Transcribe each line below word for word.

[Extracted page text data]
##############################
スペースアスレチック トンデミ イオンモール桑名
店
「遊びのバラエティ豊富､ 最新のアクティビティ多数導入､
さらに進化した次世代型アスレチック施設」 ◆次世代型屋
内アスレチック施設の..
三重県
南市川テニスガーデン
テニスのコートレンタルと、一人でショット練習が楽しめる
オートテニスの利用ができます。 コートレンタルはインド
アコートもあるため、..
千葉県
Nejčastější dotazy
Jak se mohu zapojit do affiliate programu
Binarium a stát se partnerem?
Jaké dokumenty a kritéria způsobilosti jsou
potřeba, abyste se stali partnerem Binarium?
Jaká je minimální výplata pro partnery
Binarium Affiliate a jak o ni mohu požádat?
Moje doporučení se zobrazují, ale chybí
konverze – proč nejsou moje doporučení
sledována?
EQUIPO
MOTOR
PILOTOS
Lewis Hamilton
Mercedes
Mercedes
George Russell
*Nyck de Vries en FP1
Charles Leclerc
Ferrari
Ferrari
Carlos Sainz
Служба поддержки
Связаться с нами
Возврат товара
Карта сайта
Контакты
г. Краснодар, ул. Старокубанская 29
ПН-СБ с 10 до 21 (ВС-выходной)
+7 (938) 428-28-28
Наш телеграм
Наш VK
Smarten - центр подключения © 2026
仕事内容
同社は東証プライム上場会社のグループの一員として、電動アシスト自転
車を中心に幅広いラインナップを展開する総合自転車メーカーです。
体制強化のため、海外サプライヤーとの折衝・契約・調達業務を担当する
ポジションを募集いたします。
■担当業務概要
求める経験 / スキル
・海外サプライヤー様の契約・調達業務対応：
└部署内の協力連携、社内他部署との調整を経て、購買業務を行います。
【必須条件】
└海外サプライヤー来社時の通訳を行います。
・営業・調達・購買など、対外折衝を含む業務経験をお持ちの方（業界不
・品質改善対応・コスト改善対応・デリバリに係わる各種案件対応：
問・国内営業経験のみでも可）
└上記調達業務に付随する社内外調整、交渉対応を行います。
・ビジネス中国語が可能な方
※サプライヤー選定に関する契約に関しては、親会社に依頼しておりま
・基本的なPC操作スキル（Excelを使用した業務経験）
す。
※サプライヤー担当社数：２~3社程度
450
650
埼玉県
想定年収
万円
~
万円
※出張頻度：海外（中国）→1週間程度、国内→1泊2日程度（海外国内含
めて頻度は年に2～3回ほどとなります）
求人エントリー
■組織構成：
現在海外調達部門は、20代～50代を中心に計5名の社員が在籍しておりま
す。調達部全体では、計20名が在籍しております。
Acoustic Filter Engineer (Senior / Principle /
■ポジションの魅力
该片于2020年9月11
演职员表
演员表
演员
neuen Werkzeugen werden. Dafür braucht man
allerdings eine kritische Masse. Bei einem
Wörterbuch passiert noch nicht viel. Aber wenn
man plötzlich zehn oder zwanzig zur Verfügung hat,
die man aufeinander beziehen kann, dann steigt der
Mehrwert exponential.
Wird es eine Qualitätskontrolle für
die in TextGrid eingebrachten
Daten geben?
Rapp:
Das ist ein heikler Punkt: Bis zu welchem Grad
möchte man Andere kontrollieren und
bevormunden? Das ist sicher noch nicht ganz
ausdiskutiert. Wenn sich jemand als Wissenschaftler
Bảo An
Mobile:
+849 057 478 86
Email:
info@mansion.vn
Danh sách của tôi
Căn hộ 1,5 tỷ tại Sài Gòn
##############################
PROBLEM SOLUTION:
スペースアスレチック トンデミ イオンモール桑名
店
「遊びのバラエティ豊富､ 最新のアクティビティ多数導入､
さらに進化した次世代型アスレチック施設」 ◆次世代型屋
内アスレチック施設の..
三重県
南市川テニスガーデン
テニスのコートレンタルと、一人でショット練習が楽しめる
オートテニスの利用ができます。 コートレンタルはインド
アコートもあるため、..
千葉県
Nejčastější dotazy
Jak se mohu zapojit do affiliate programu
Binarium a stát se partnerem?
Jaké dokumenty a kritéria způsobilosti jsou
potřeba, abyste se stali partnerem Binarium?
Jaká je minimální výplata pro partnery
Binarium Affiliate a jak o ni mohu požádat?
Moje doporučení se zobrazují, ale chybí
konverze – proč nejsou moje doporučení
sledována?
EQUIPO
MOTOR
PILOTOS
Lewis Hamilton
Mercedes
Mercedes
George Russell
*Nyck de Vries en FP1
Charles Leclerc
Ferrari
Ferrari
Carlos Sainz
Служба поддержки
Связаться с нами
Возврат товара
Карта сайта
Контакты
г. Краснодар, ул. Старокубанская 29
ПН-СБ с 10 до 21 (ВС-выходной)
+7 (938) 428-28-28
Наш телеграм
Наш VK
Smarten - центр подключения © 2026
仕事内容
同社は東証プライム上場会社のグループの一員として、電動アシスト自転
車を中心に幅広いラインナップを展開する総合自転車メーカーです。
体制強化のため、海外サプライヤーとの折衝・契約・調達業務を担当する
ポジションを募集いたします。
■担当業務概要
求める経験 / スキル
・海外サプライヤー様の契約・調達業務対応：
└部署内の協力連携、社内他部署との調整を経て、購買業務を行います。
【必須条件】
└海外サプライヤー来社時の通訳を行います。
・営業・調達・購買など、対外折衝を含む業務経験をお持ちの方（業界不
・品質改善対応・コスト改善対応・デリバリに係わる各種案件対応：
問・国内営業経験のみでも可）
└上記調達業務に付随する社内外調整、交渉対応を行います。
・ビジネス中国語が可能な方
※サプライヤー選定に関する契約に関しては、親会社に依頼しておりま
・基本的なPC操作スキル（Excelを使用した業務経験）
す。
※サプライヤー担当社数：２~3社程度
450
650
埼玉県
想定年収
万円
~
万円
※出張頻度：海外（中国）→1週間程度、国内→1泊2日程度（海外国内含
めて頻度は年に2～3回ほどとなります）
求人エントリー
■組織構成：
現在海外調達部門は、20代～50代を中心に計5名の社員が在籍しておりま
す。調達部全体では、計20名が在籍しております。
Acoustic Filter Engineer (Senior / Principle /
■ポジションの魅力
该片于2020年9月11
演职员表
演员表
演员
neuen Werkzeugen werden. Dafür braucht man
allerdings eine kritische Masse. Bei einem
Wörterbuch passiert noch nicht viel. Aber wenn
man plötzlich zehn oder zwanzig zur Verfügung hat,
die man aufeinander beziehen kann, dann steigt der
Mehrwert exponential.
Wird es eine Qualitätskontrolle für
die in TextGrid eingebrachten
Daten geben?
Rapp:
Das ist ein heikler Punkt: Bis zu welchem Grad
möchte man Andere kontrollieren und
bevormunden? Das ist sicher noch nicht ganz
ausdiskutiert. Wenn sich jemand als Wissenschaftler
Bảo An
Mobile:
+849 057 478 86
Email:
info@mansion.vn
Danh sách của tôi
Căn hộ 1,5 tỷ tại Sài Gòn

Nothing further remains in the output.